Organized criminals and terrorist networks have taken advantage of the ongoing turmoil and unrest in the region to plunder museums, archeological sites, religious institutions, and storage areas. Recent reports have confirmed that looted antiquities are being sold to raise funds for purchasing weapons and sponsoring terrorist activities. The looting and illicit sale of antiquities constitutes one of the top five black market crimes worldwide, netting tens of billions of dollars each year. And those that aren’t looted are often destroyed. Networks such as ISIL are also engaging in cultural and ethnic cleansing; eradicating any existence of cultures that differ from their extremist beliefs.
The first session of the round table sought to explore the scope of the overall challenge and identify what networks are engaged in the problem to help find the most effective response. The current crisis caused by ISIL and its affiliated groups in the Middle East warrants swift and effective action. The group explored the role can the US government, particularly the Departments of State and Treasury, play in stemming the sale of illicit antiquities for profit as the government continues to focus more resources on the fight against ISIL and similar terrorist groups.
The US government’s current efforts to eradicate ISIL serve as a crucial opportunity to combat the illicit trade, not only from the perspective of stopping the source, but also by curbing the demand. The US is currently one of the top consuming markets for looted antiquities from the Middle East. A coordinated effort between “source” countries in the Middle East could make a significant difference in reducing the flow of these illegal obtained antiquities.
The second half of the round table — a solutions session — revealed the critical need for up-to-date, reliable data to present the government and interested parties with the tools to address the criminal trade in antiquities and the role it plays in financing terrorist syndicates. The group noted that engaging the laws and regulations of market nations and the way in which they apply to consumers and sellers of knowingly looted antiquities is critical to any long-term success. Additionally, building awareness in the global community will help educate individuals about the negative consequences of buying illicitly obtained artifacts.
Further research needs to be conducted into the smuggling networks and revenue streams. The greatest obstacle in combatting cultural racketeering is the market driven by a demand that is growing, and a supply stream that is flourishing. Of primary importance in the collection of data is a need for credible numbers around the regional and global scope of the problem. Grasping an understanding of the financial losses to nations and gains to terrorist groups is key to gaining the attention of the US government as well as other international governments in the fight against ISIL.

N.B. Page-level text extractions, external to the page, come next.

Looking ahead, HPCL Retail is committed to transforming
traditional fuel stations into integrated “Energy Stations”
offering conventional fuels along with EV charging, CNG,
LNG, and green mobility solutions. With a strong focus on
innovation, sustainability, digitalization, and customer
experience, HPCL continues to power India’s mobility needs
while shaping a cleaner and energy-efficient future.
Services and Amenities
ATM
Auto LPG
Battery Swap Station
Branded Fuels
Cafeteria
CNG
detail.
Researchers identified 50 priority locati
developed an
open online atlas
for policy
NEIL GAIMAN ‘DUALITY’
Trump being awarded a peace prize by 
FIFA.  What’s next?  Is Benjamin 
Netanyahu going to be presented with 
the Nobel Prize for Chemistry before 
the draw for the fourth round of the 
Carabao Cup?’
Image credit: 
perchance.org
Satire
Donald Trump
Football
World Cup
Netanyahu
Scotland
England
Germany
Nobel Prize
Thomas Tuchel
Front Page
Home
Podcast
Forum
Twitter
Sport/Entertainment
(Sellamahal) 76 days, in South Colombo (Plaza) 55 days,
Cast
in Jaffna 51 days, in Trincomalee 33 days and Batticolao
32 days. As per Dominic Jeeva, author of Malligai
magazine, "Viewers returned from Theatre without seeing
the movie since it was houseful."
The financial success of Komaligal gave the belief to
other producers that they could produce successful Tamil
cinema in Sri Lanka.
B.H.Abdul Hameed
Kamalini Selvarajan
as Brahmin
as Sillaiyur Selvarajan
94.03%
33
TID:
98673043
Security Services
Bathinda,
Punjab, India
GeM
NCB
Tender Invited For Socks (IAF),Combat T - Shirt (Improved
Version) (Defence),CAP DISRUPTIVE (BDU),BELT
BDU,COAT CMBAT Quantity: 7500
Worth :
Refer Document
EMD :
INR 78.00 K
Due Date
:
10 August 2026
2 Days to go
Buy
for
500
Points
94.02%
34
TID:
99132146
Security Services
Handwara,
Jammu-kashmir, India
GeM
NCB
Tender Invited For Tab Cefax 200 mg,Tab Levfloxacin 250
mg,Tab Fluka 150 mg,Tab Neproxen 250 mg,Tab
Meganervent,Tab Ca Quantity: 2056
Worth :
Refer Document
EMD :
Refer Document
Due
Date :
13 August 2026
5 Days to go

The round table closed with plans to convene a working group led by the Antiquities Coalition and the Middle East Institute and comprised of experts across the fields of heritage, terrorism, finance, and law to gather the data necessary to effectively combatting cultural racketeering.
The roundtable group outlined several additional potential solutions, meant to address both the source and demand sides of the market:
- Build Coalitions of Like-Minded Countries: Bring the collective efforts and resources of countries under attack together to fight looting.
- Engage Demand Countries: Work with US, EU, Japanese and other governments to explore potential solutions.
- Make Best Use of International and Domestic Laws: Consider best use of international laws to counteract the sale of illicit antiquities for profit.
- Outreach to the Private Sector: Coordinate with the auction houses, antiquities stores, and other outlets to explore best practices.
- Public Relations Campaigns: Explore possible campaigns against the purchase of illicit antiquities or “blood antiquities.”
- Increased Security and Databases: Explore ways to better protect sites, and track excavated artifacts.
- Social Entrepreneurship: Create economic opportunities for the local community around cultural heritage sites to develop vested business interests in protecting the sites.